Huelga en puertos de EE.UU.: Estibadores se enfrentan a operadoras por salarios y automatización

Redacción:
Una huelga masiva sacude los puertos de las costas este y del Golfo de Estados Unidos, tras el fracaso de las negociaciones entre la Asociación Internacional de Estibadores (ILA) y la Alianza Marítima de Estados Unidos. Decenas de miles de trabajadores portuarios abandonaron sus labores después de la medianoche del martes, marcando un punto crítico en un conflicto que se ha estado gestando durante meses.

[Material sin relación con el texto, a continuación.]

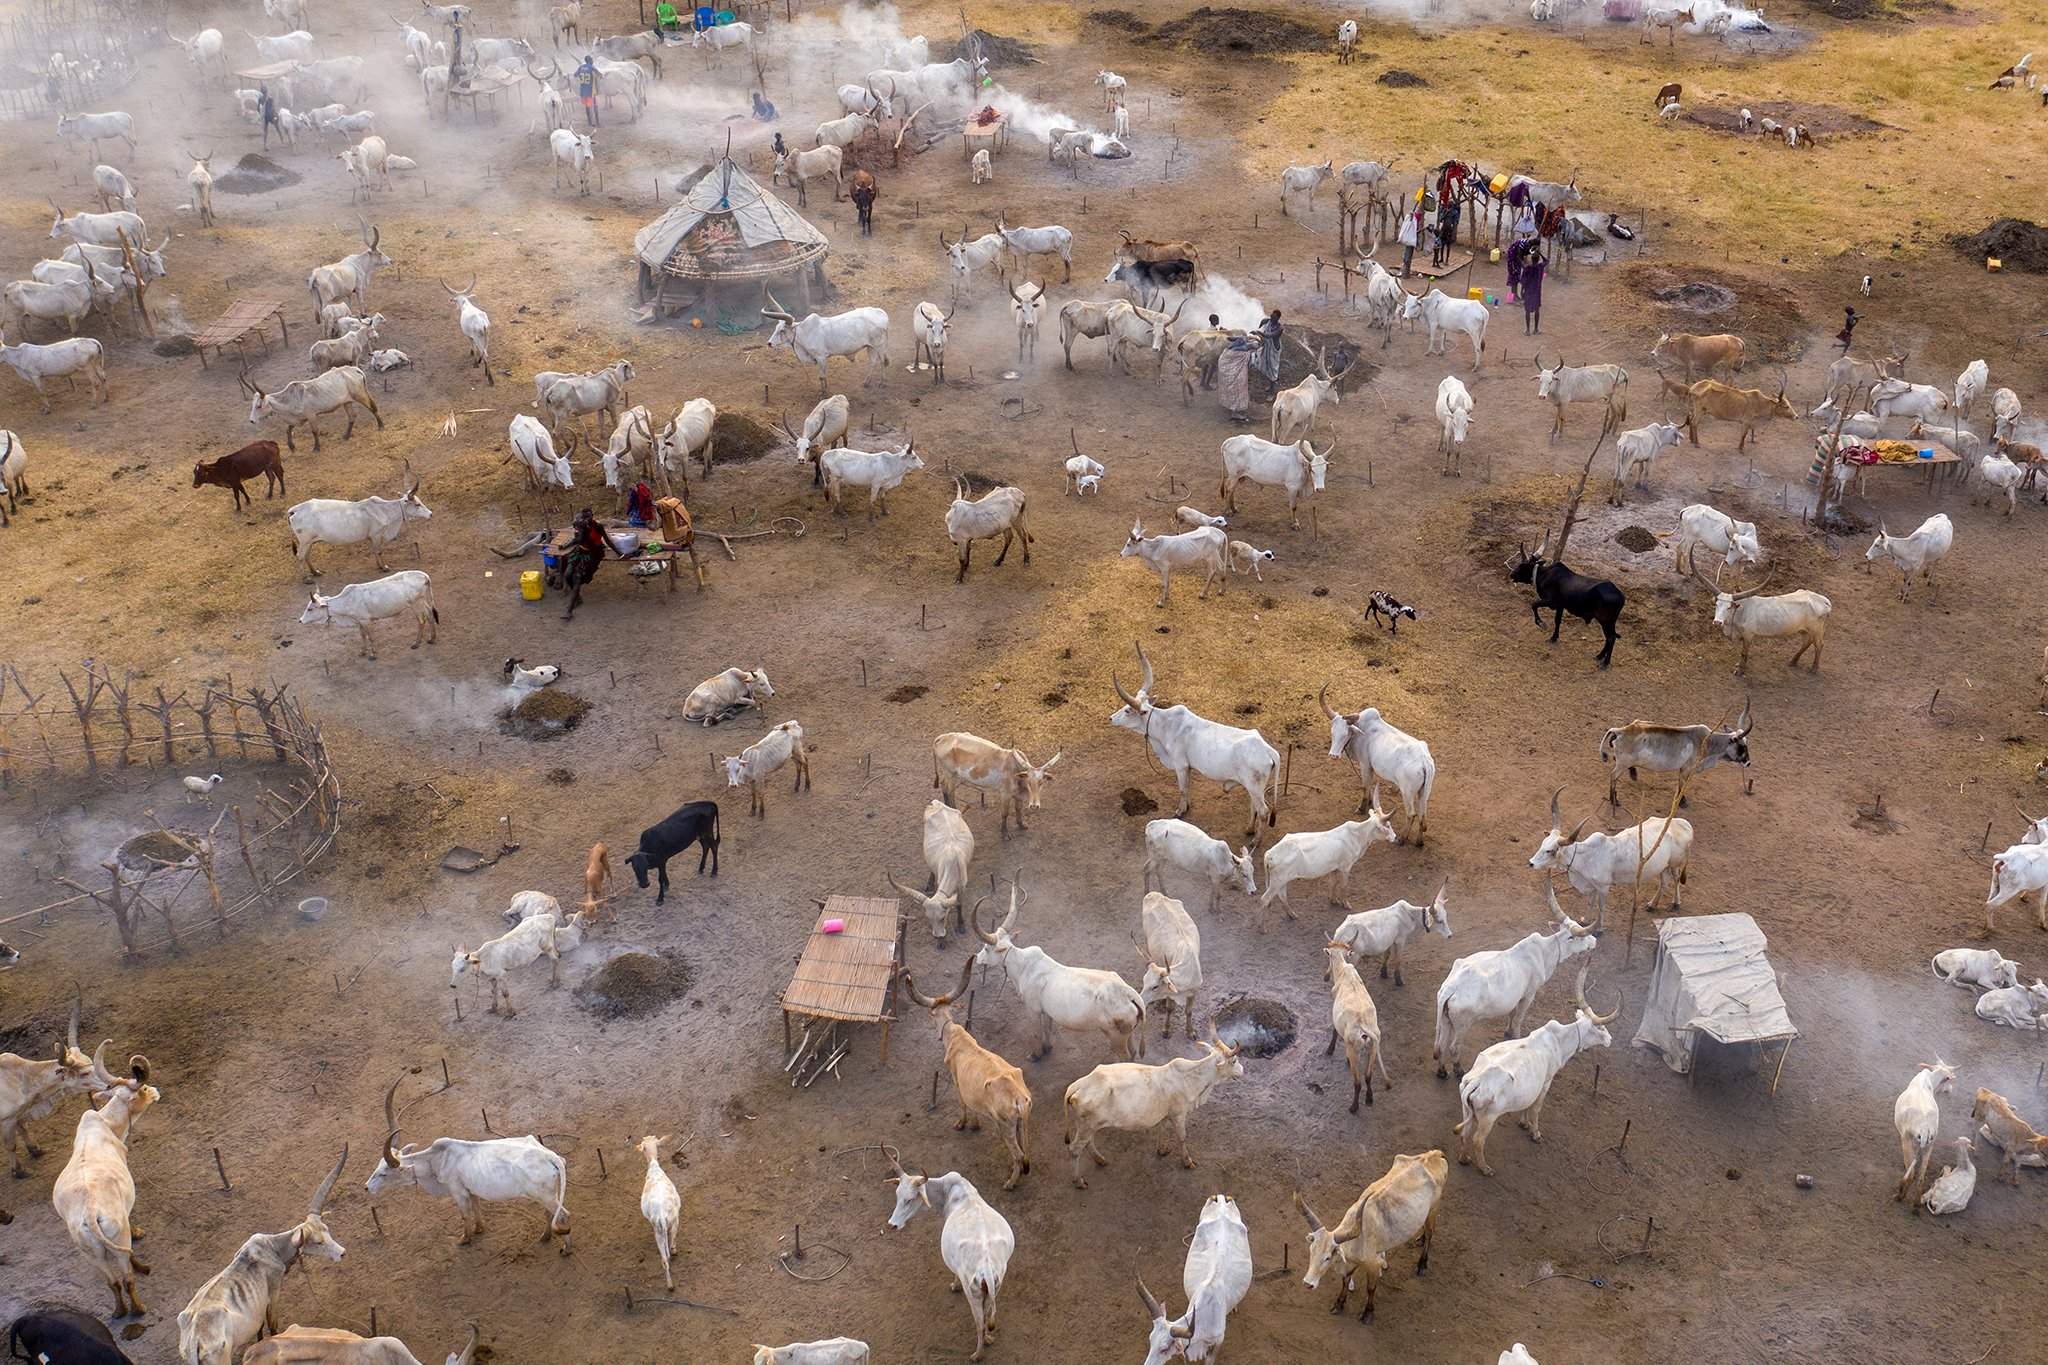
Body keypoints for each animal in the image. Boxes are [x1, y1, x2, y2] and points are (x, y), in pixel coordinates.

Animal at [905, 957, 1032, 1186]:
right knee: (1023, 1152)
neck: (953, 1035)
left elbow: (963, 1103)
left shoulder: (956, 1081)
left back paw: (1010, 1183)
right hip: (1019, 1123)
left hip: (1005, 1125)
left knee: (1018, 1154)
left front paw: (964, 1124)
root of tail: (1019, 1098)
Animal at [1302, 1154, 1449, 1326]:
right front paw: (1339, 1304)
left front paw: (1367, 1313)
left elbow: (1371, 1288)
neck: (1358, 1239)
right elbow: (1345, 1280)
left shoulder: (1372, 1265)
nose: (1307, 1283)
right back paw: (1420, 1238)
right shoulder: (1351, 1263)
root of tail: (1434, 1154)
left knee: (1431, 1233)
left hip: (1434, 1208)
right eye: (1311, 1251)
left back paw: (1422, 1264)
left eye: (1327, 1258)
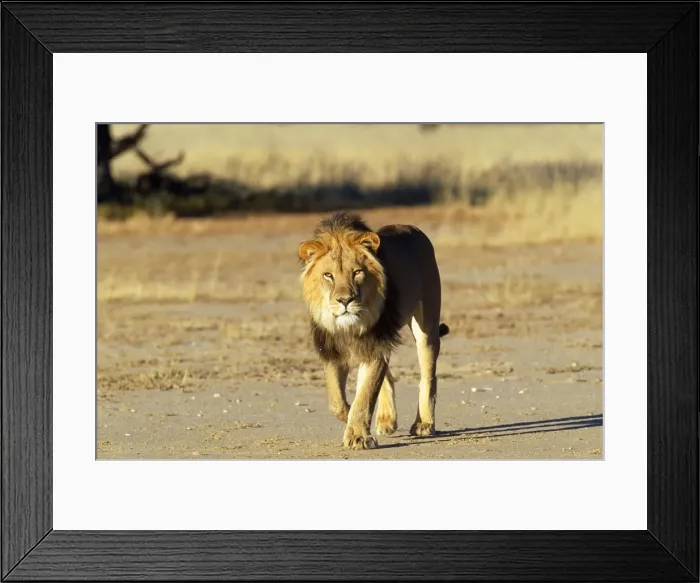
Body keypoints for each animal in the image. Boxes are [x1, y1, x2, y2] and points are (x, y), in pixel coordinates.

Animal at [298, 211, 449, 450]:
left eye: (357, 272)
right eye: (328, 276)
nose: (345, 300)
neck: (348, 326)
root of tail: (413, 228)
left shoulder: (376, 346)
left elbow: (365, 395)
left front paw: (358, 436)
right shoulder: (333, 350)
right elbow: (337, 402)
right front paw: (352, 421)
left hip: (426, 326)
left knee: (428, 376)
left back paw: (423, 424)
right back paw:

El estancamiento de las negociaciones, que comenzó en junio cuando la ILA se retiró de las conversaciones, gira en torno a dos ejes principales: los aumentos salariales y la creciente automatización en las operaciones portuarias. Harold J. Daggett, presidente del sindicato, ha declarado que están «preparados para luchar el tiempo que sea necesario» para lograr salarios justos y protecciones contra la automatización que, según los trabajadores, amenaza sus empleos.

En cuanto a los salarios, la brecha entre las propuestas de ambas partes es significativa. Mientras que la ILA inicialmente proponía un aumento que llevaría el salario máximo a 69 dólares por hora al final del nuevo contrato de seis años (un incremento del 77%), ahora han ajustado su propuesta a un aumento del 61.5%. Por su parte, la Alianza Marítima ofrece un incremento de «casi un 50%» durante la vigencia del contrato, una oferta que el sindicato considera insuficiente dado el contexto de alta inflación y las ganancias récord de las empresas navieras en los últimos años.

El tema de la automatización ha sido igualmente espinoso. El sindicato argumenta que el uso de tecnología como puertas automáticas y vehículos autónomos en los puertos viola el contrato anterior, que solo permitía maquinaria «semiautomatizada». La ILA ve en estas innovaciones una amenaza directa a los puestos de trabajo de sus miembros. Las operadoras portuarias, por su lado, insisten en que la modernización es crucial para mantener la eficiencia en el flujo de carga.

A pesar de que hubo señales de progreso en las horas previas al vencimiento del contrato, con intercambios de contraofertas entre ambas partes, no se logró llegar a un acuerdo satisfactorio. La huelga actual pone una presión considerable sobre ambas partes para volver a la mesa de negociaciones y encontrar una solución que equilibre las demandas de los trabajadores con las necesidades de modernización de los puertos.

Esta situación no solo afecta a los trabajadores y las empresas directamente involucradas, sino que podría tener repercusiones significativas en la cadena de suministro nacional e internacional si se prolonga. La resolución de este conflicto será crucial para mantener la competitividad de los puertos estadounidenses en un mercado global cada vez más automatizado y eficiente.